Еще находящийся в ней ребенок был зачат в прошлом году в походной палатке над Ангарой под шум волн и потрескивание медленно угасающего костра на месте изысканий будущей Братской ГЭС – той самой, о которой их сыну через тридцать с лишним лет будет суждено написать поэму.
Сразу после рождения его увезут из Нижнеудинска к бабушке, на соседнюю станцию Зима, которую он и будет по праву считать родиной.
Но пока что он, этот сын, еще не появился, и в его ожидании будущий отец коротал время за картами, в чем ему пугающе везло.

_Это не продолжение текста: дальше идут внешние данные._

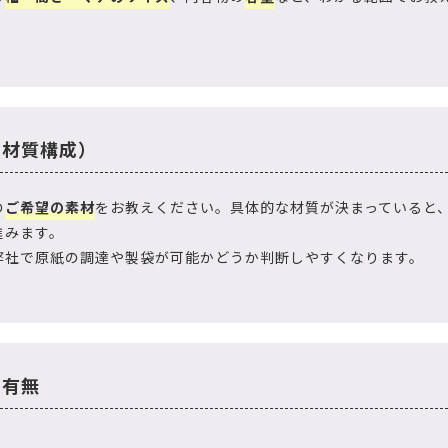
（材質構成）
の
ご希望の素材
をお教えください。具体的な材質が決まっていると
進みます。
弊社で原紙の調達や製袋が可能かどうか判断しやすくなります。
の有無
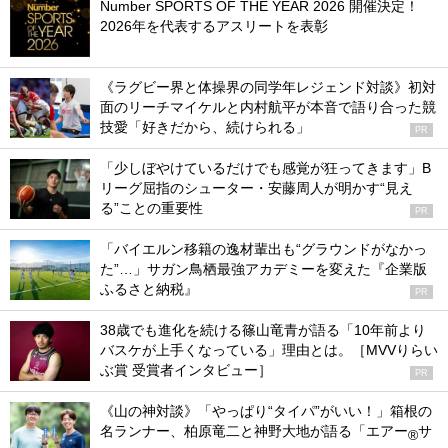
Number SPORTS OF THE YEAR 2026 開催決定！
2026年を代表するアスリートを表彰
《ラグビー界と体操界の同学年レジェンド対談》初対
面のリーチマイケルと内村航平が本音で語り合った競
技愛「好きだから、続けられる」
PR
「少しぼやけているだけでも感覚が狂ってきます」B
リーグ屈指のシューター・安藤周人が明かす“見え
る”ことの重要性
PR
「バイエルン移籍の逸材輩出も“グラウンドがなかっ
た”…」サガン鳥栖最強アカデミーを変えた『企業版
ふるさと納税』
PR
38歳でも進化を続ける篠山竜青が語る「10年前より
バスケが上手くなっている」理由とは。［MVVりらい
ぶ賞 受賞者インタビュー］
PR
《山の神対談》「やっぱり“タイパ”がいい！」箱根の
名ランナー、柏原竜二と神野大地が語る「エアー
サ
®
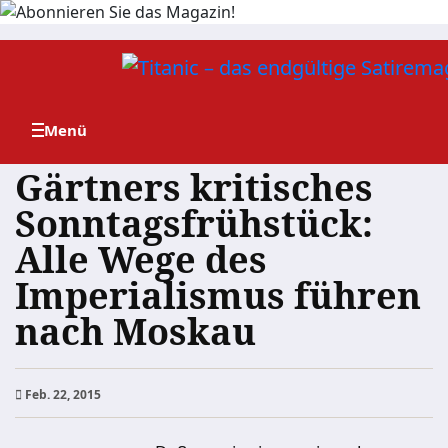
Zum
Inhalt
springen
Gärtners kritisches
Sonntagsfrühstück:
Alle Wege des
Imperialismus führen
nach Moskau
Feb. 22, 2015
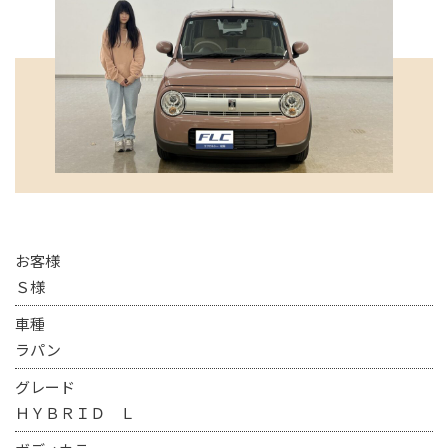
お客様
Ｓ様
車種
ラパン
グレード
ＨＹＢＲＩＤ Ｌ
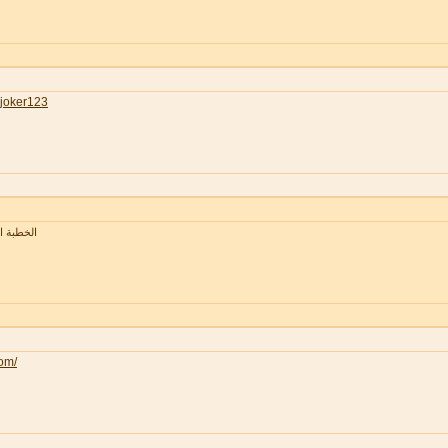
joker123
الخطبة 
com/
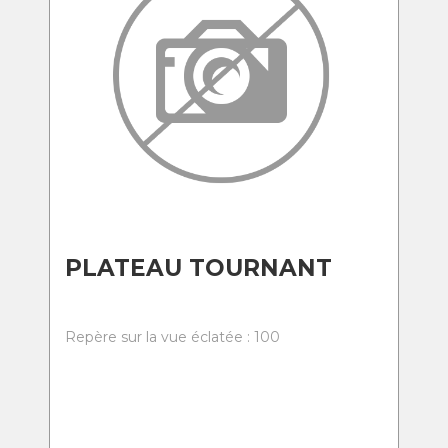
PLATEAU TOURNANT
Repère sur la vue éclatée : 100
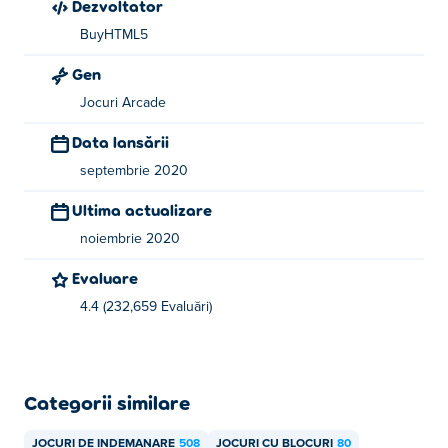
Dezvoltator
BuyHTML5
Gen
Jocuri Arcade
Data lansării
septembrie 2020
Ultima actualizare
noiembrie 2020
Evaluare
4.4 (232,659 Evaluări)
Categorii similare
JOCURI DE INDEMANARE
508
JOCURI CU BLOCURI
80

Рядом с Александром Рудольфовичем на зеленом сукне стола высилась груда выигранных им мятых денег.
За столом, уставленным пустыми бутылками из-под водки и тарелками с кладбищами окурков, погребенных в кровавом винегрете с редкими серебряными селедочными проблесками, сидело несколько крупно выпивших местных любителей острых ощущений – станционный бухгалтер, ветеринар, журналист районной газеты, но все они уже выбыли из игры, проигравшись дочиста, за исключением самого Александра Рудольфовича и еще державшегося начальника станции – в прошлом колчаковского офицера, перешедшего на сторону красных, а сейчас постепенно спивавшегося вместе с бывшими классовыми врагами.
Лоб начальника был усеян бусинами пота, волосы слиплись, глаза потерянно блуждали. Уже несколько раз он знаком подзывал к себе бухгалтера и что-то шептал ему на ухо, после чего тот тоскливо съеживался, но послушно исчезал, а через некоторое время появлялся, передавая начальнику ниже уровня стола деньги, застенчиво обернутые в «Восточно-Сибирскую правду» с призывами к индустриализации и раскулачиванию.